Flavia, still 11 years old (almost 12) after all these years, has been an annual delight

  • The Sweetness At the Bottom of the Pie (2009)
  • The Weed That Strings the Hangman’s Bag (2010)
  • A Red Herring Without Mustard (2011)
  • I Am Half Sick of Shadows (2011)
  • Speaking From Among the Bones (2013)
  • The Dead in Their Vaulted Arches (2014)

Alan Bradley, who was born in Toronto, has hit on a formula that brings this reader back for more – an 11-year-old chemistry whiz living in a crumbling manor in England solves mysteries for the local police, dodges the daggers of disdain and dislike issuing from her two older sisters (one a face in the mirror otherwise found at the piano and the other an obsessive reading fixture in the library), and pines for her mother, Harriet, who went missing while mountain-climbing when Flavia was but a baby. Her father seems to love nothing but his stamp collection, and a dogsbody named Dogger keeps the family largely on course with the help of a hapless housekeeper whose meals resemble nothing so much as stone soup.

Dogger alternates between shell-shock and lucidity, and is prone to screaming nightmares from the war years. He and the father were prisoners of war in Japan, and they will not willingly discuss this.

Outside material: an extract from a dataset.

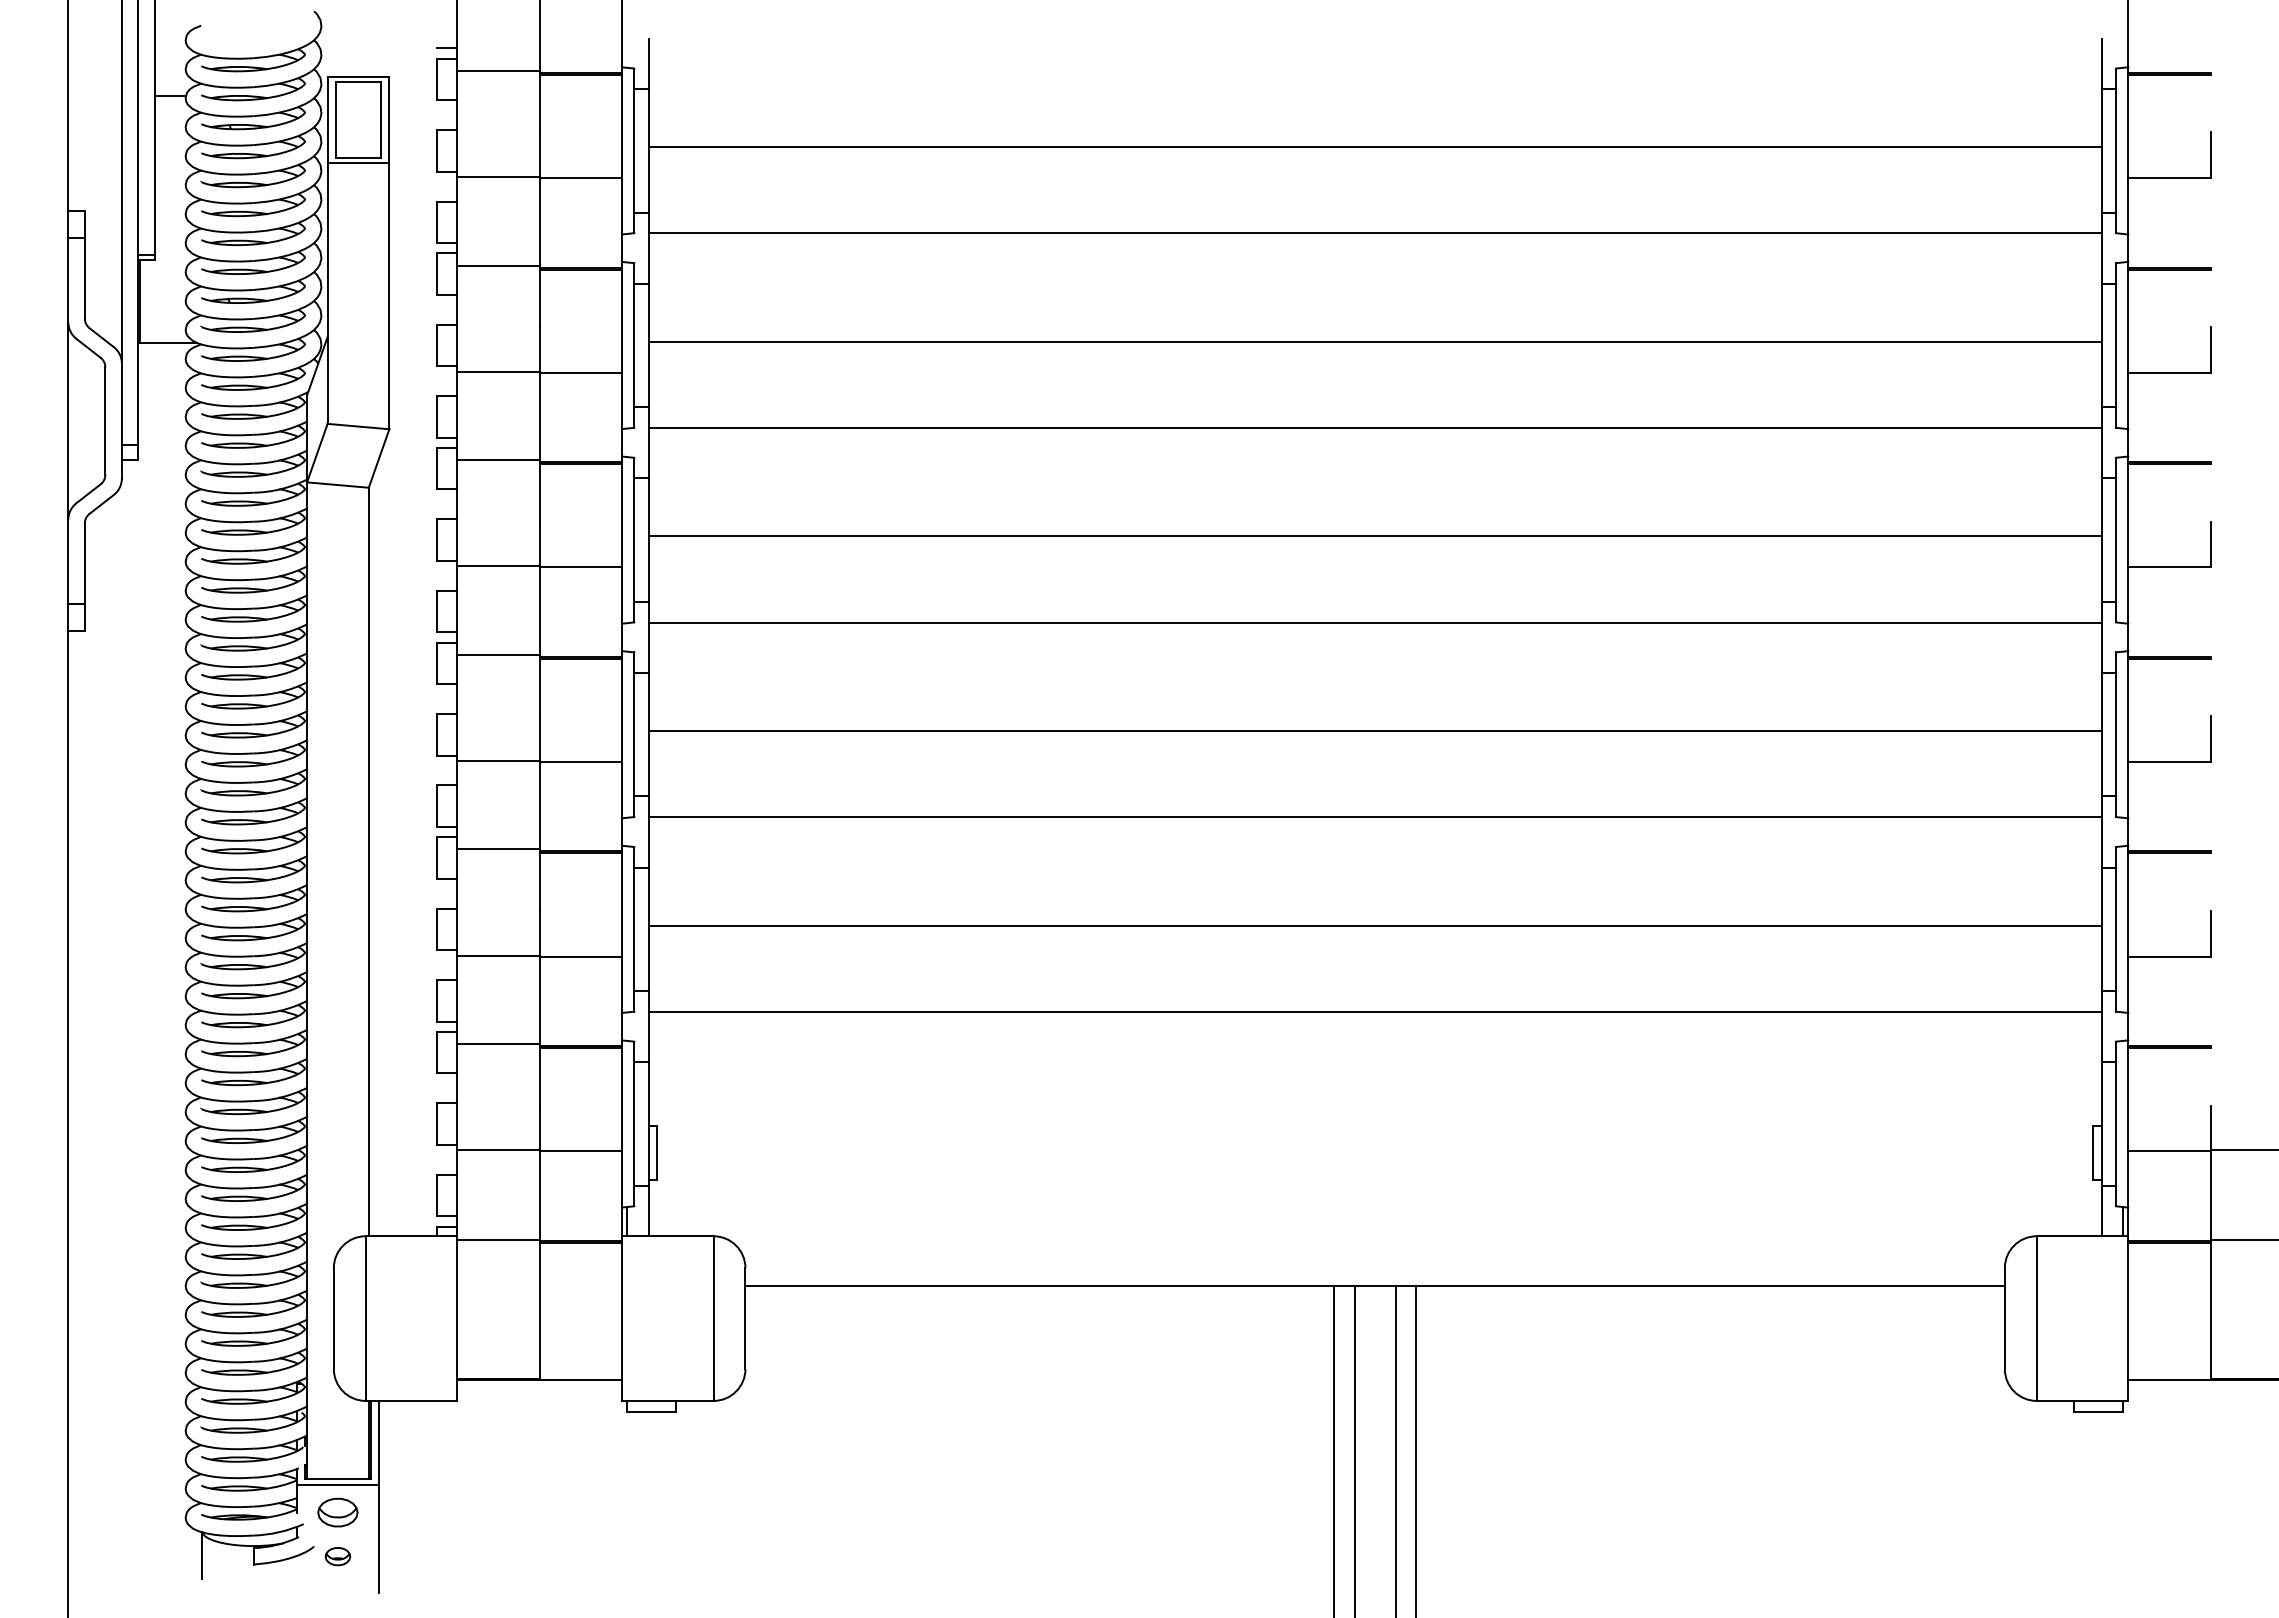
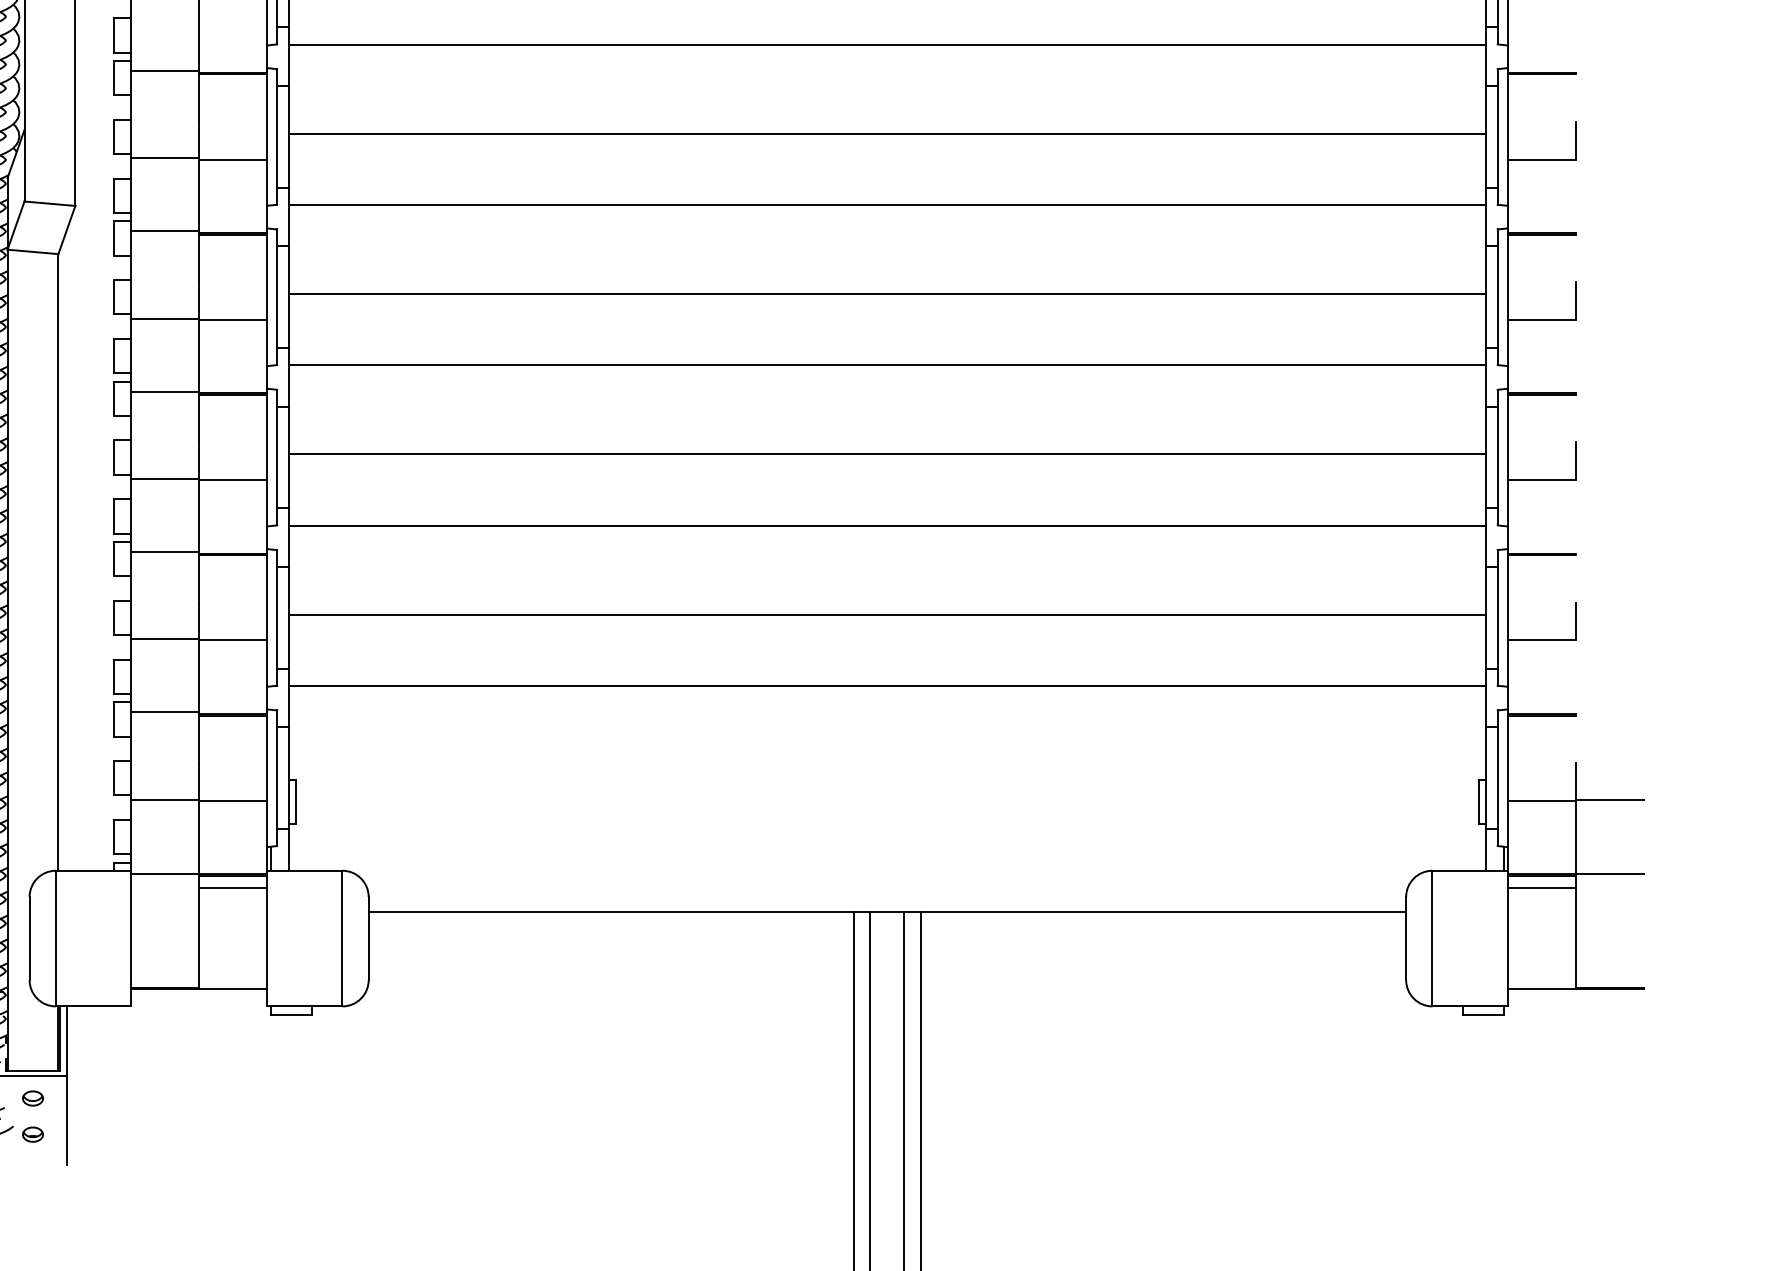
line: (580, 1257) -> (232, 888), added
line: (2169, 1257) -> (1541, 888), added
part: (337, 1512) -> (32, 1098), size x0.62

bradley coverOddness marks the series, which for those of us who read books written in series fashion is good news indeed. The characters move on their obsessions, away from love, and the books themselves are a smaller format, have no dust jackets, and bear titles borrowed from the works of English poets.

Another oddness is that a white middle-aged male writer can write in the voice of and inhabit the mind and heart of an adolescent girl. You have to see it to believe it, but Bradley does the job well.

Flavia has an entire wing of the manor to herself. She has a laboratory and a bedroom the size of two banana republics. The books about Flavia are crawling their way through 1951, and the village of Bishop’s Lacey though small as a church mouse is able to provide murder after murder for the precocious child’s consideration.

Bradley provides abundant and arresting detail about the chemistry involved in the stories. That is part of the fun.

I did say that Flavia is precocious, didn’t I?

If you know the series, you will be glad to know that the latest title is the best since the first one, and if you do not know the series, I recommend that you fix that, by reading either the first or the last book – then all the rest.